As we sat down to the table, all we knew was that it was a Bordeaux style flight. We were told that the wines were from 2010 to 2015 and ranged in price from $20 to $50.
From my perspective, after tasting a few, I thought it might be a comparison of cool climates to warm climates, but then it became a little more complicated. There was a lot of variation in the aroma and bouquet of each wine, though most showed some varietal character – red and black berries, bramble, plum, cassis, earth, spice, bell pepper, menthol and violets, to name just a few. One wine I guessed was from California, as it showed classic rich, almost over-ripe jammy fruit. I was proven wrong. It was from BC.
As it turned out, it was a comparison of wines from BC and France. At first blush, it seemed that it would be no contest. France is the iconic home of Bordeaux and certainly the best examples of this style come from the southwestern part of France. However, the best wines tend to be terribly expensive and require years to show their best.
The rise in quality of BC wines has been nothing if not meteoric, but can they compete with this wine’s native land? Well the answer, based on this tasting, is yes and no. I think it is fair to say that good or very good quality French wine tends to be more expensive than similar quality BC wines, so dollar for dollar, BC came out ahead with this tasting.
In both BC and France vintages matter. 2011 was a challenging year for BC red wines and this was evidenced in the greeting wine we began with, a 2011 Volcanic Hills Cabernet Franc. In challenging years, it is a true test of a winemaker’s skill to produce the best wine from the grapes he or she is given. In good years, with good grapes, sometimes all that is necessary is to take care of the grapes and let them do what they will.
Tom, the designer of this flight came up with the idea while on a cycling tour with friends, in and around Kelowna. A fan of BC Meritage (Bordeaux style) wines, he sought out examples at the wineries they toured and bought examples he was impressed with after tasting them. Upon his return home, he shopped for French examples at similar price points. The day of our meeting, he opened all the wines ahead of time, anywhere from an hour and a half to four hours prior to the tasting, depending on their age, hoping that it would allow them to show their best.
Here was our flight:
Volcanic Hills Cabernet Franc 2011 $26.00 5:30 West Kelowna 14.5%
A Chateau De Carles 2013 $33.99 6:00 Fronsac 13.0%
B Indigenous World Simo 2013 $39.99 6:00 Okanagan 13.7%
C Cedar Creek Meritage 2015 $24.99 4:00 Osoyoos 14.5%
D Chateau La Garde Pessac-Leo. 2010 $49.99 6:30 Graves 14.0%
E Little Straw Southern Cross 2012 $29.90 6:00 Oliver 13.5%
F Cedar Creek Platinum Meritage 2014 $49.99 5:00 Desert Ridge 14.5%
G Chateau Pey La Tour 2015 $17.99 4:00 “Bordeaux” 14.5%
H Mt.

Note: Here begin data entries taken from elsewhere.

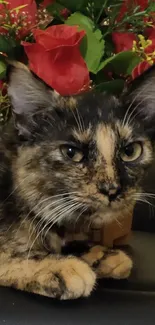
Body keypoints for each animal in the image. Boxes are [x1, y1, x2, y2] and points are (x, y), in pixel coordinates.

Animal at [0, 61, 154, 298]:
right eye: (71, 153)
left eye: (130, 151)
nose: (111, 189)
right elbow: (9, 252)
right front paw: (61, 267)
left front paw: (102, 254)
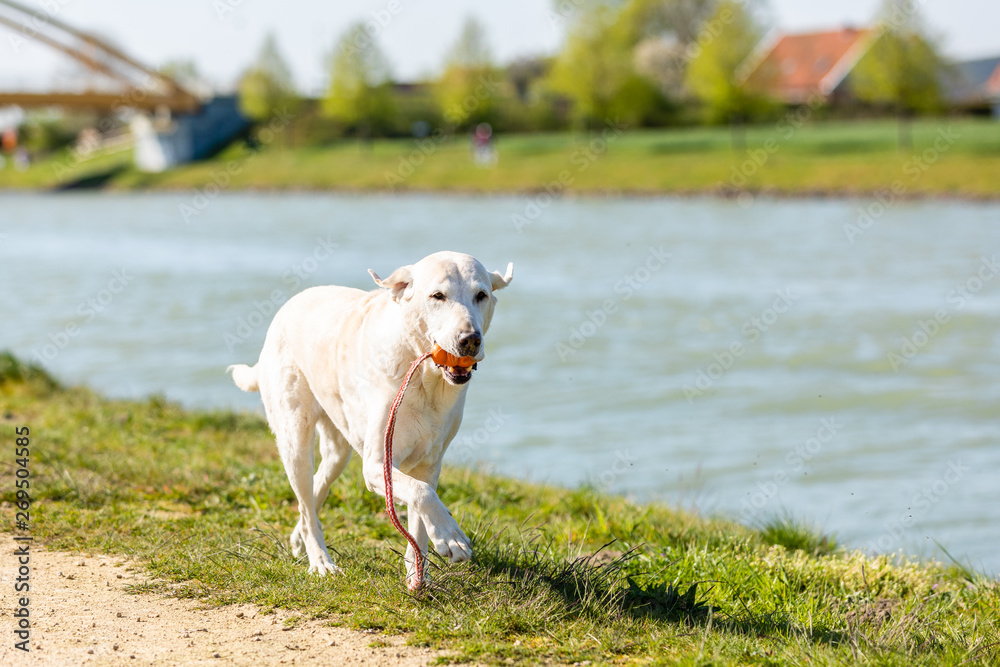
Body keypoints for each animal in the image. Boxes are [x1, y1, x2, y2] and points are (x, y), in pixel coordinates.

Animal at [229, 250, 512, 584]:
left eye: (481, 295)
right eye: (438, 296)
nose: (470, 339)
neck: (425, 381)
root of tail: (287, 307)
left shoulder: (429, 464)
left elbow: (419, 516)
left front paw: (418, 576)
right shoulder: (377, 466)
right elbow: (423, 494)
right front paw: (450, 538)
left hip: (337, 450)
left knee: (314, 492)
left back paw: (300, 538)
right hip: (295, 439)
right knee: (307, 502)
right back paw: (321, 562)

Boucherie Summit 2013 $50.00 6:00 various 14.6%
I Mt. Boucherie Meritage 2012 $35.00 6:00 West Kelowna 14.8%
The results were somewhat varied, but there was also considerable agreement amongst the group. My favourite, by a slight margin, was wine ‘F’ the Cedar Creek Platinum Meritage 2014 at $49.99. The group average rated this wine #2 preferring wines ‘I’ and ‘D’.
My #2 wine was ‘C’ Cedar Creek’s Meritage 2015 at $24.99. The group average for this one was slightly lower.

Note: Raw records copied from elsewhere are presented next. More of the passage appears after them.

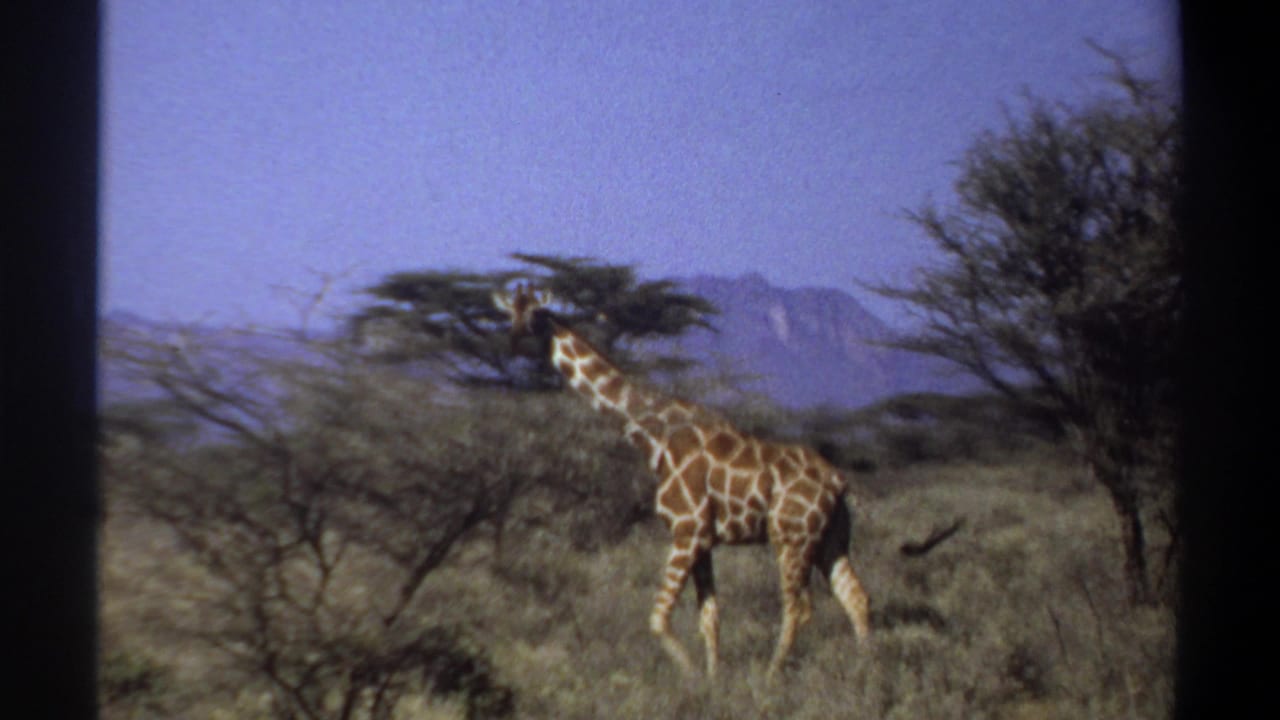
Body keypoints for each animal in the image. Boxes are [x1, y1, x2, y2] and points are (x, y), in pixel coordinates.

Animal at [492, 284, 871, 681]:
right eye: (509, 313)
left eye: (536, 313)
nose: (514, 340)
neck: (654, 435)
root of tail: (839, 481)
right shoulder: (703, 540)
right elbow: (710, 618)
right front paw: (713, 679)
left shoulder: (686, 531)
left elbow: (658, 618)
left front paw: (691, 675)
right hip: (830, 537)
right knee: (856, 596)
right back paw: (868, 669)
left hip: (791, 537)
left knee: (799, 607)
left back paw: (771, 676)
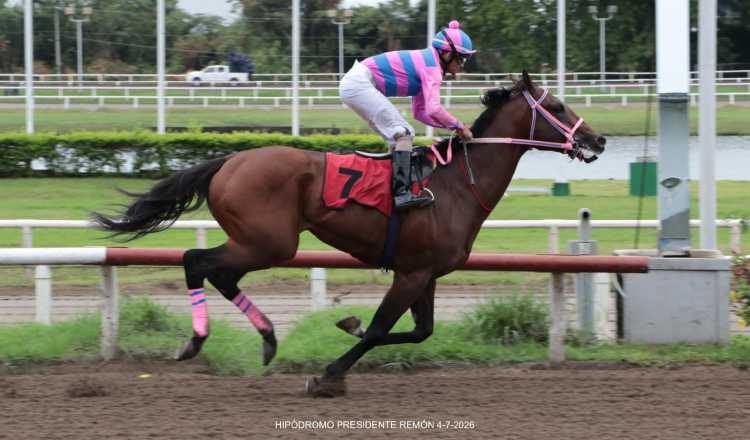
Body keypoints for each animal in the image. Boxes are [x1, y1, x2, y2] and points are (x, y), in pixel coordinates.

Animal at [92, 72, 605, 397]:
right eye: (557, 106)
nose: (597, 139)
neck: (458, 184)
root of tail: (229, 160)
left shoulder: (425, 273)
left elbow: (419, 332)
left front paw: (346, 325)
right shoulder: (411, 273)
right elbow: (380, 329)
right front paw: (329, 375)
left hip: (262, 242)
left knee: (216, 273)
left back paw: (267, 338)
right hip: (271, 242)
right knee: (197, 262)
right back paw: (198, 341)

The group and I were in agreement with the #3 wine ‘B’, Indigenous World Simo “See-moo” 2013 at $39.99. This was the wine I initially suspected was from California.
The group and I were also in agreement on wine #4, ‘H’ Mt. Boucherie Summit 2013. I do need to say that my scoring of the top four wines was very close indeed.
The other wine that everyone was in agreement with was wine ‘A’ Chateau De Carles 2013 which everyone rated as their lowest. Perhaps more aging would have helped it somewhat. Interestingly, price-wise, it was in the middle of the pack.
Once again, it is blind tastings such as this that are so educational. When you taste wines side by side without knowing the producer, country or price, there are always surprises.